Carte de l'Italie centrale (de Florence environ au sud de Naples).

Luceria (actuelle Lucera) est située dans les Pouilles, quart sud-est de la carte, dans les terres.
En vert, une route va tout droit de Rome à l'Adriatique, puis longe la côte et bifurque dans les terres pour atteindre Luceria. J'ai mis à côté d'elle un smiley vert qui sourit.
En rouge, une route traverse toute la zone contrôlée par Rome jusqu'à Naples, puis tourne en territoire samnite au niveau de Caudium avant de traverser les montagnes des Appenins jusqu'à Luceria. J'ai mis un smiley rouge qui sourit pas.
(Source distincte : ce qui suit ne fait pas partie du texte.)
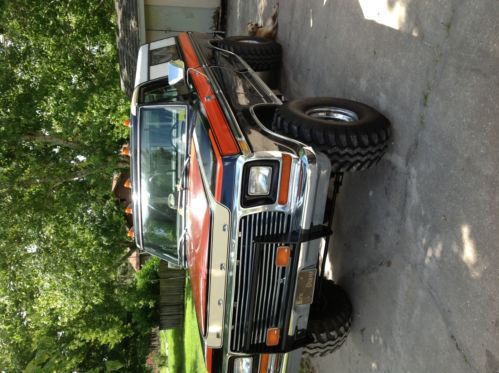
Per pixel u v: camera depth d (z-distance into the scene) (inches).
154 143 150.9
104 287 491.5
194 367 377.1
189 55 185.0
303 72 217.5
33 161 481.4
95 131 483.5
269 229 120.2
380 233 146.4
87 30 516.1
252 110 138.8
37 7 458.3
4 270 439.5
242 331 128.0
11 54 446.3
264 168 115.9
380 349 146.6
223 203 117.3
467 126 108.1
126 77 409.4
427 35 123.2
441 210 117.0
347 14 170.4
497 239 99.3
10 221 450.6
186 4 381.4
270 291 125.6
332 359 185.3
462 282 109.7
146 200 159.8
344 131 128.0
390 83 141.5
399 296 135.8
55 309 475.2
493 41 100.8
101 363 485.7
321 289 156.3
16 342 449.4
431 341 121.1
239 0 346.6
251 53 236.2
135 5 362.6
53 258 461.1
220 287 124.4
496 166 99.4
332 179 178.2
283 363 133.8
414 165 128.8
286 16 243.1
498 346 99.1
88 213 515.2
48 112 489.4
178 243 155.3
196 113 138.9
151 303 480.4
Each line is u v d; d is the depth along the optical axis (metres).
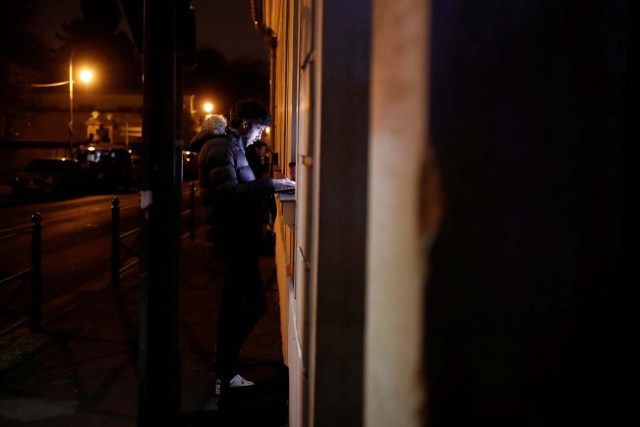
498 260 1.88
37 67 43.62
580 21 1.83
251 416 4.26
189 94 58.09
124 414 4.38
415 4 1.92
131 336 6.34
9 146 38.72
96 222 17.77
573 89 1.84
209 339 6.20
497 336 1.88
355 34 2.09
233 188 4.34
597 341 1.84
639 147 1.77
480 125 1.88
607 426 1.83
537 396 1.88
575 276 1.85
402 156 1.97
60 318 7.07
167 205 2.55
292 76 4.89
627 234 1.80
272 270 10.22
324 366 2.16
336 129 2.11
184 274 9.61
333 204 2.12
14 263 11.20
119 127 55.44
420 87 1.90
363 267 2.13
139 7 2.71
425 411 1.92
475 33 1.87
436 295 1.91
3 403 4.55
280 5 7.55
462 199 1.89
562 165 1.85
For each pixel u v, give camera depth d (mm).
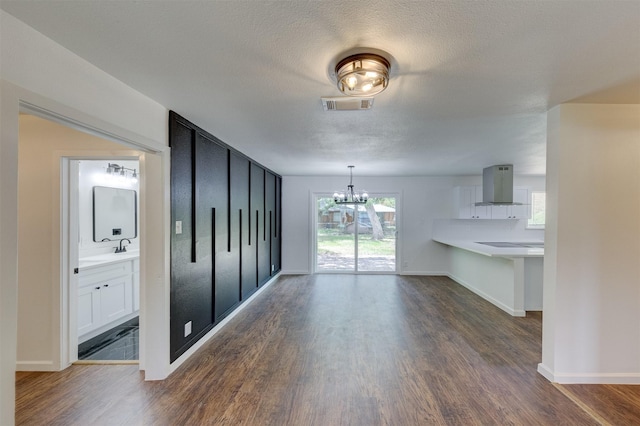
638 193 2406
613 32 1414
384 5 1240
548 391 2346
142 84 2031
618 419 2025
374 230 7055
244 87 2072
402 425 1975
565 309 2439
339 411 2119
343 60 1662
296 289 5621
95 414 2094
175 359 2695
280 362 2828
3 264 1278
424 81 1953
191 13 1297
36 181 2713
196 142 3020
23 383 2492
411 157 4566
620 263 2416
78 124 1709
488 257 4930
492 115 2621
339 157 4605
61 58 1576
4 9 1277
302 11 1281
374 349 3104
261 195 5418
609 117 2391
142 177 2588
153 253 2508
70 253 2785
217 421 2020
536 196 6777
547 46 1541
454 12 1279
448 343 3254
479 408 2145
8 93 1307
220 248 3670
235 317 4094
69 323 2777
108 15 1312
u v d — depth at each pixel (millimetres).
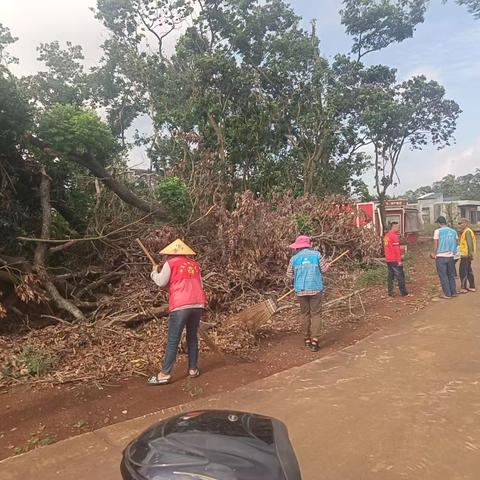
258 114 23547
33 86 11383
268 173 23344
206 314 9023
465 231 12055
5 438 4684
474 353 6793
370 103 25484
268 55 24734
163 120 22859
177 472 2031
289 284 10508
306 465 4012
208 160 13797
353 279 12836
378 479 3781
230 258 10312
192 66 23719
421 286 13141
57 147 9367
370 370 6289
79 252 10102
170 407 5332
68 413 5176
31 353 6617
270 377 6199
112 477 3910
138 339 7566
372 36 27016
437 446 4254
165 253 6180
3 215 8992
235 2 24344
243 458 2086
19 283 8164
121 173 11703
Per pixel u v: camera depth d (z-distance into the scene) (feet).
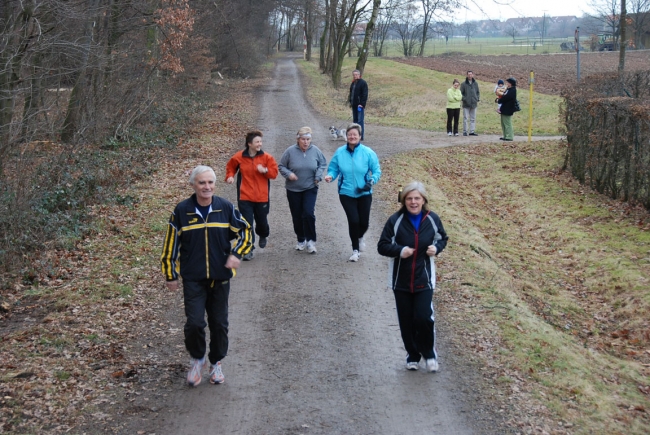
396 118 85.05
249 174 29.96
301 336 22.70
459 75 137.59
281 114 83.35
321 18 145.38
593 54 190.60
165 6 64.18
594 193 46.19
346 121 78.79
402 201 19.24
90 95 54.90
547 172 53.36
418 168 52.03
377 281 28.07
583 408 18.53
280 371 20.13
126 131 58.23
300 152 30.78
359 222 30.07
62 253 31.50
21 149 40.37
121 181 45.27
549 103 88.84
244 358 21.04
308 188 30.99
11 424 16.51
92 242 33.30
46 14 44.14
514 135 70.90
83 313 24.38
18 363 19.90
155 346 21.83
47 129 44.98
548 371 20.58
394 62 182.19
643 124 40.47
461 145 63.21
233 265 18.10
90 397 18.12
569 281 33.47
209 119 75.10
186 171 49.62
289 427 16.93
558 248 37.96
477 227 40.55
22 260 29.66
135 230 35.12
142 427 16.83
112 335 22.56
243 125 72.28
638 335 27.14
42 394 18.02
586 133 48.01
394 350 21.70
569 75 131.03
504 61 179.32
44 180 39.37
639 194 41.39
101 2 55.21
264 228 30.73
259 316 24.44
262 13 159.22
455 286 26.99
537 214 44.11
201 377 19.62
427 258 19.40
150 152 55.31
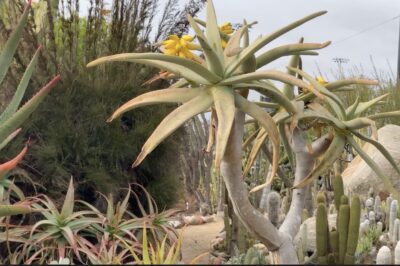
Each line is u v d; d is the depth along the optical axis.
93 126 4.02
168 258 2.15
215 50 1.96
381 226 3.57
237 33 1.98
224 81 1.84
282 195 5.10
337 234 2.19
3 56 3.12
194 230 5.34
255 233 1.98
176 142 4.55
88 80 4.09
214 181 7.34
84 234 3.39
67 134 3.94
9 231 2.98
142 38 4.59
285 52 2.00
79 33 4.66
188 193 7.53
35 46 4.13
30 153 3.88
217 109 1.75
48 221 2.96
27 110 2.89
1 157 3.71
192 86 2.01
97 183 3.94
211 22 2.02
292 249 2.05
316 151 2.32
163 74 2.19
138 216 4.33
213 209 6.91
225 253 3.61
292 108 2.00
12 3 4.32
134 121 4.31
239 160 1.90
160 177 4.41
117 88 4.13
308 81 2.36
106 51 4.33
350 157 5.88
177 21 4.70
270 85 2.04
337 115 2.38
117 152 4.06
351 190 4.94
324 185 5.21
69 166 3.99
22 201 3.12
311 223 3.50
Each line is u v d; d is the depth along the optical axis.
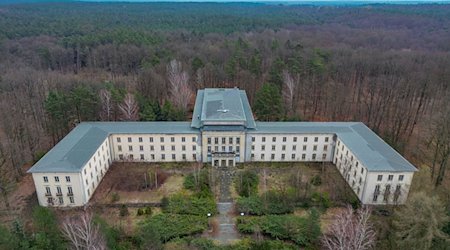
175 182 86.69
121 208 74.94
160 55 167.25
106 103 112.50
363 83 145.00
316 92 132.38
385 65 146.38
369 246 60.53
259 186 84.44
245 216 73.56
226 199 79.94
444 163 82.00
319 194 80.12
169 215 72.19
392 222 64.94
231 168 93.31
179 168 93.25
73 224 60.56
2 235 50.69
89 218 60.06
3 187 80.19
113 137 93.31
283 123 98.62
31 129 108.00
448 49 190.88
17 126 100.81
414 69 140.00
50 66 181.62
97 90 124.19
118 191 82.56
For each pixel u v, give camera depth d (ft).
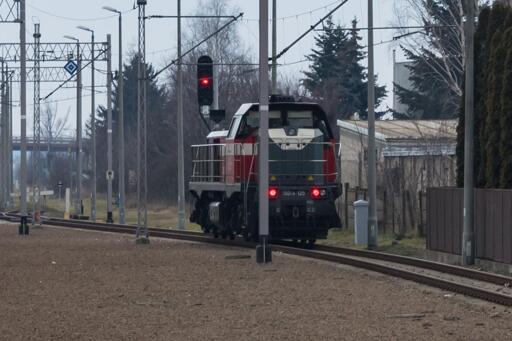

J'ai aussi mis trois symboles "attention danger" au niveau de Caudium, là où la route entre dans les montagnes.

— Prenons donc la plus rapide cher Titus, nos alliés n'attendront pas et ce serait quand même un sacré coup de déveine si toute l'armée samnite nous attendait dans le défilé des Furcae Caudinae, juste là où la narratrice de ce thread a mis plein de symboles "attention danger" sur la carte.

L'armée romaine part donc et manœuvre jusqu'au lieu nommé Furcae Caudinae : les carrefours de Caudium ou, comme la tradition les a nommées, les Fourches caudines.

Représentez-vous un peu l'endroit.

@hist_myth N'empêche, c'est là qu'on voit que le français est quand même vachement une langue latine.

Tu lis « Furcae Caudinae », tu connais vaguement l'expression « passer sous les fourches caudines », et instantanément, tu te dis que ah, ça ne va pas bien se passer.

Des défilés bien étroits, couverts de forêts, mènent à une plaine cernée par les montagnes, et dont on ne peut sortir que par un autre défilé bien étroit et super encaissé.
Mais qu'à cela ne tienne, Titus Veturius Calvinus et Spurius Postumius prennent cette route, et engagent tranquillou leur grosse armée de fantassins dans la passe.
Ils arrivent dans la plaine.
Ils approchent du défilé qui sort.
Que voient-ils ?
...
Le défilé est bouché par des cailloux et des troncs d'arbre. Merdum.

Les Romains commencent à suer à grosses gouttes.

— Viteuh revenons sur nos pas et ressortons de cette plaine par le premier défilé ! s'écrient-ils...

... et ils le trouvent bouché.
Comme le premier.

Toute l'armée romaine se trouve ainsi piégée dans une plaine CERNÉE par des MONTAGNES pleines de SAMNITES.

---
Je ne sais pas si vous avez tous pu suivre notre lecture de la Guerre civile de Jules César, mais si oui vous y avez vu que le plus redoutable adversaire de César, c'est une rivière.

@elzen C'est assez rigolo car l'expression est une sorte de contresens sur le mot Furcae mais bon.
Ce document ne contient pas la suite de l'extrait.